4. Thin SIM usage may be made more convenient for the users:One of the most alluring benefits of the thin SIM is that you do not have to give-up or even remove your existing SIM. With the thin SIM riding over the existing SIM, only one line can be used at any given time. This means that if someone calls the user on the existing SIM (your main line) while the thin SIM is activated, the user will not be able to receive the call.

To change between the existing SIM and the thin SIM, the user has to restart the phone or use a (rather long) short code (076300), which did not always work for us. The risk is that thin SIM users will only activate it when they want to make a money transfer to an Equity account, and since their contacts are more likely to call them on their existing line, they will have that one activated at all other times.  Shortening the short code so it is easier to remember, and ensuring it works flawlessly will help this, and offering discounts on GSM services may help to get more people using the SIM for voice and SMS as well.

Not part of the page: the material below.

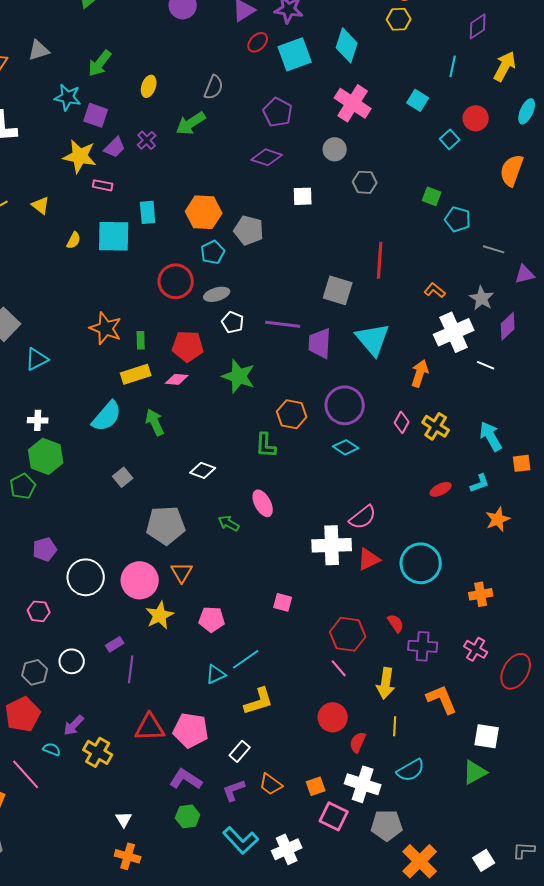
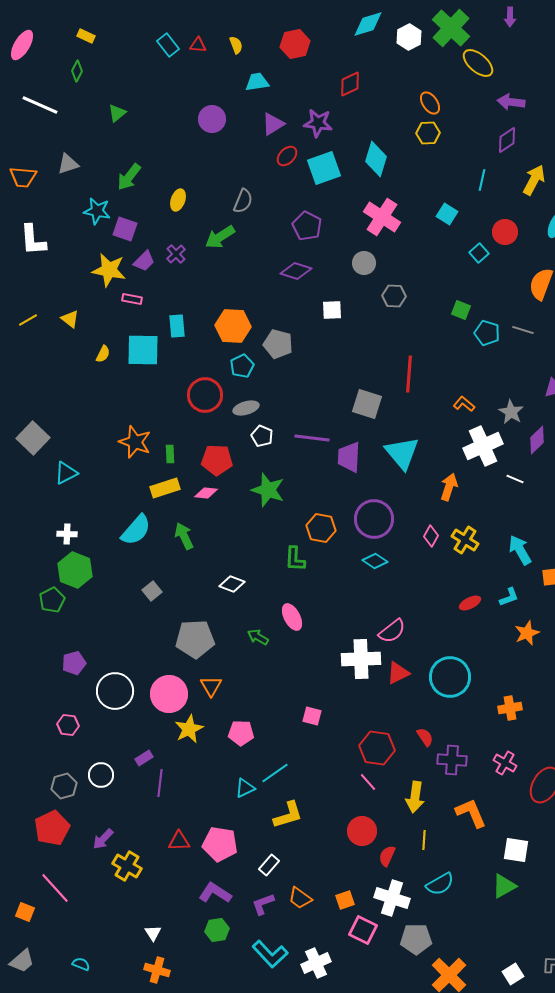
gray line: (494, 249) -> (523, 330), moved
red triangle: (150, 727) -> (179, 841), size x0.7
cyan semicircle: (52, 749) -> (81, 964), moved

5. Monitor Normal Equitel Usage Closely: Equity also offers normal SIM cards beyond the thin SIM option.  It should monitor the sales and usage of these SIMs carefully, and since these SIMs were launched well before the thin SIM there is a lot more usage of them and a lot more data to look at.  Looking at our four recommendations above, three are circumvented by use of the normal SIM (registration streamlining still applies).  The major con of the normal SIM is it must be switched in and out of a handset, or the customer would have to have a dual SIM handset or multiple handsets.  While this seems burdensome, this is actually common in many markets, especially ones where competition on GSM is especially fierce, like neighboring Tanzania.

Using Intermedia’s The Finclusion Data Centre, we calculate that 29% of Kenyans that have a SIM card already own more than one, so this might not be such a burden for people after all.  Specifically, Equity should monitor the relative growth rate of the normal SIM registration versus the thin SIM, but also usage of it, in terms of activation time per customer, and usage per customer for GSM and money transfer.  It would also be interesting to look at user segmentation to see if this solution might be more popular with certain demographics like rural clients, and target marketing accordingly.

Equity Bank’s launch of Equitel on July 20, 2015 is representative of the aggressive drive banks have shown in Kenya to activate tens of thousands of agents across the country, and The Helix Institute 2014 Kenya Country Report clearly shows they are gaining ground.  They are now firmly competing in the mobile payments space that Safaricom’s M-PESA has pioneered, while also trying to drive the market forward to its next evolution with more value-added financial services that people need.  For Equitel the next step in this direction should be some product refinements as highlighted above.  These are normal with any new digital product that launches quickly, and will need to augment their offerings according to initial customer feedback.  The real test still remains for Equity to address these types of issues effectively and win enough customers to really be a disruptive force in the Kenyan market.